*Texte fourni*.
# # # # # # #

Pour cette expédition en Méditerranée, chaque nouvelle escale est l’occasion pour l’équipe scientifique de Tara d’échanger avec leurs homologues locaux, comme ici à Beyrouth avec le CNRS Libanais. Un partage de connaissances pour une mise en commun des efforts de préservation de notre mer Méditerranée ou Mare Nostrum.

Après avoir participé à une table ronde sur la pollution marine réunissant ONG locales et acteurs politiques ou scientifiques libanais, nos rencontres beyrouthines se sont poursuivies par une réunion de plusieurs heures dans les locaux du Conseil National de la Recherche Scientifique (CNRS) Libanais, une structure de recherche qui a fêté il y a peu ses cinquante ans d’existence. L’équipe scientifique de Tara accompagnée de Romain Troublé, secrétaire général de Tara Expéditions, a ainsi pu rencontrer une dizaine de chercheurs du Centre National des Sciences Marines, l’une des quatre branches du CNRS Libanais.

« Nous voulions avoir un échange constructif entre nos scientifiques et l’équipe de Tara, pour à la fois présenter nos travaux respectifs et trouver des pistes de collaborations futures » explique Gaby Khalaf, le directeur de ce centre.

Cette réunion commença donc par une présentation des recherches menées par la structure libanaise, et notamment les travaux des doctorants présents lors de cette réunion. Si les sujets étaient variés, du suivi des mammifères marins à l’étude de l’acidification en Méditerranée, ces travaux avaient comme point commun d’avoir été menés en partie en France, que cela soit à l’Université de Perpignan ou à l’Observatoire Océanologique de Villefranche-sur-Mer. « C’est une codirection franco-libanaise, reprend Gaby Khalaf. Les doctorants travaillent essentiellement au Liban mais font des visites régulières en France, où ils sont d’ailleurs inscrits. Depuis dix ans, une vingtaine de nos doctorants ont ainsi pu travailler en France ».

# # # # # # #

*Données étudiées*.
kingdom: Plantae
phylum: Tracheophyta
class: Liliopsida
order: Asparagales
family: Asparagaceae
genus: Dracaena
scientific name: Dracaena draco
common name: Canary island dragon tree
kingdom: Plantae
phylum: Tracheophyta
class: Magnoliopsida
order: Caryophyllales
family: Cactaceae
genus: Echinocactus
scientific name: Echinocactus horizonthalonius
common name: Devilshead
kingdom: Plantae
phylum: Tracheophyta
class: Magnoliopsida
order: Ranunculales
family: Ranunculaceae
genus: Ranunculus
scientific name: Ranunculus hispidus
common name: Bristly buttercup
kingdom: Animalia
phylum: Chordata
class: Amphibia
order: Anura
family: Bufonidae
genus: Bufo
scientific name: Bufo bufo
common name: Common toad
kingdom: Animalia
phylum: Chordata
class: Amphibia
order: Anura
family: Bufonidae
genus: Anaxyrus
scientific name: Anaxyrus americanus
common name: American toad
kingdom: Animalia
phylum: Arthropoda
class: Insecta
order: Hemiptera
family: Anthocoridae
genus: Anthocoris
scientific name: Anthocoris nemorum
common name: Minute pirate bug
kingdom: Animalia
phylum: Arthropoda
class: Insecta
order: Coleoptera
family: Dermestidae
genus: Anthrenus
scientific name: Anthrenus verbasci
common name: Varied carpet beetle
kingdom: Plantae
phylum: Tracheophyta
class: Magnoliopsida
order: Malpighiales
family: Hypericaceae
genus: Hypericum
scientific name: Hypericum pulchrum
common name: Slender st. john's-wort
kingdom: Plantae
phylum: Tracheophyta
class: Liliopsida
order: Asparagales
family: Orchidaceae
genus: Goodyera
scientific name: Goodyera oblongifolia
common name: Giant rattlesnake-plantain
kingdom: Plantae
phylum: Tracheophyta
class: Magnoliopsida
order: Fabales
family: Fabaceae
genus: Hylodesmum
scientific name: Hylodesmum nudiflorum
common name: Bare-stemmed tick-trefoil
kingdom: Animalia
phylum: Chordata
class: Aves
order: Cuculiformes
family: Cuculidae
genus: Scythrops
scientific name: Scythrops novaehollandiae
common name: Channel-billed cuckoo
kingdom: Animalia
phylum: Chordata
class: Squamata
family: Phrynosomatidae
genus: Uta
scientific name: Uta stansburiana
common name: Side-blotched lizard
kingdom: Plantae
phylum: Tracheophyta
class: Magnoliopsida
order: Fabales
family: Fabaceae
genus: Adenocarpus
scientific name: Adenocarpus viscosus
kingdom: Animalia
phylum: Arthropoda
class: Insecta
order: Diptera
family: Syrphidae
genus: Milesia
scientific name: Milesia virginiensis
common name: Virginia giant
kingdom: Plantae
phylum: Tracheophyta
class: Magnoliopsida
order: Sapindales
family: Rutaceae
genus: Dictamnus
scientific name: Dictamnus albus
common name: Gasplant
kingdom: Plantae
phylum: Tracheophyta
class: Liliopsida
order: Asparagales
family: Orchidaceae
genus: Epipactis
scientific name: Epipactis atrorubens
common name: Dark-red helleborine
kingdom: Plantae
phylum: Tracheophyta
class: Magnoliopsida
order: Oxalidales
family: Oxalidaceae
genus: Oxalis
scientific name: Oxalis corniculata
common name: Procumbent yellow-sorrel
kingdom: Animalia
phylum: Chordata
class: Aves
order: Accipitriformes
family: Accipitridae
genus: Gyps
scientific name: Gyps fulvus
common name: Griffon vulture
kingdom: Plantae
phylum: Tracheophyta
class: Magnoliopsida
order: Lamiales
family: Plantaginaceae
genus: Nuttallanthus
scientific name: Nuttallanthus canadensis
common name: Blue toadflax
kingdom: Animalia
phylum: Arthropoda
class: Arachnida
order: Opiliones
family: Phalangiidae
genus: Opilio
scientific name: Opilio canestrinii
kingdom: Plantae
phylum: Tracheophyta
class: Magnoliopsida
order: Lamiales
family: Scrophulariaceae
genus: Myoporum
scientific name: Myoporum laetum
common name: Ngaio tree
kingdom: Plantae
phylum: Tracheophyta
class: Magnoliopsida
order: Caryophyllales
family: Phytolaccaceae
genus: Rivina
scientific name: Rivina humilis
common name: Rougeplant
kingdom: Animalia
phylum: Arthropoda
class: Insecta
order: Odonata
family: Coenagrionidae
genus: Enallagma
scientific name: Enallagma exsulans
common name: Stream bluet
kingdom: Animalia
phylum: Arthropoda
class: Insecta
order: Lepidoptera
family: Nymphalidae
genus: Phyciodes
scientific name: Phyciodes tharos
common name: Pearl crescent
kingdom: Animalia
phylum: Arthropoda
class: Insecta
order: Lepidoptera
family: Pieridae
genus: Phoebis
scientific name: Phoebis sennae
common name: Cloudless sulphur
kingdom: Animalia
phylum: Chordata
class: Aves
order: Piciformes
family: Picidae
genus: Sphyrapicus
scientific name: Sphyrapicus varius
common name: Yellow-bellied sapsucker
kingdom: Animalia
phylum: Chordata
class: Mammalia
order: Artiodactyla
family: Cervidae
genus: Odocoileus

# # # # # # #

*Consignes de l'exercice*.
A - Recopiez sans rien modifier le passage du texte sur l'escale de Tara à Beyrouth qui va de « Après avoir participé » jusqu'à « de ce centre. ».
B - Relevez tous les organismes et établissements désignés par un nom propre dans le texte sur l'escale de Tara à Beyrouth.
C - Rédigez la suite du texte sur l'escale de Tara à Beyrouth, en commençant après sa dernière phrase.

*Réponses numérotées*.
A -
Après avoir participé à une table ronde sur la pollution marine réunissant ONG locales et acteurs politiques ou scientifiques libanais, nos rencontres beyrouthines se sont poursuivies par une réunion de plusieurs heures dans les locaux du Conseil National de la Recherche Scientifique (CNRS) Libanais, une structure de recherche qui a fêté il y a peu ses cinquante ans d’existence. L’équipe scientifique de Tara accompagnée de Romain Troublé, secrétaire général de Tara Expéditions, a ainsi pu rencontrer une dizaine de chercheurs du Centre National des Sciences Marines, l’une des quatre branches du CNRS Libanais.

« Nous voulions avoir un échange constructif entre nos scientifiques et l’équipe de Tara, pour à la fois présenter nos travaux respectifs et trouver des pistes de collaborations futures » explique Gaby Khalaf, le directeur de ce centre.

B -
- Tara Expéditions
- le Conseil National de la Recherche Scientifique (CNRS) Libanais
- le Centre National des Sciences Marines
- l'Université de Perpignan
- l'Observatoire Océanologique de Villefranche-sur-Mer

C -
Après les doctorants du CNRS Libanais, l’équipe scientifique de Tara a pu prendre le relais en présentant brièvement le bateau, ses différentes missions de recherche, puis les protocoles de prélèvement de microplastiques en Méditerranée. Enfin, les chercheurs libanais ont découvert avec intérêt les premiers résultats des prélèvements effectués en 2009 dans les eaux libanaises, au début de l’expédition Tara Oceans. « A l’époque, nous venions d’avoir notre propre bateau de recherche, c’était donc très important pour nous de visiter Tara, pour voir les équipements et discuter avec les scientifiques, se souvient le directeur du Centre National des Sciences Marines. Aujourd’hui, c’est tout aussi intéressant de voir finalement ce que Tara a prélevé en 2009 au large du Liban ».

Après cet échange sur les travaux respectifs de chacun, ces quelques heures de réunion se sont soldées par des discussions bien moins formelles, allant des techniques de prélèvement de plancton, aux espèces marines invasives au Liban. L’occasion également pour tous d’envisager de nouvelles pistes d’entraide entre les deux équipes. Si le CNRS Libanais, très intéressé par la pollution de microplastiques, devrait ainsi vite recevoir les plans de notre filet Manta ; de notre coté, nous embarquerons lundi trois bouées dérivantes à bord de Tara, que nous larguerons peu après notre départ de Beyrouth. Un petit service, face à l’accueil aussi enthousiaste que chaleureux que nous recevons depuis notre arrivée dans la capitale libanaise.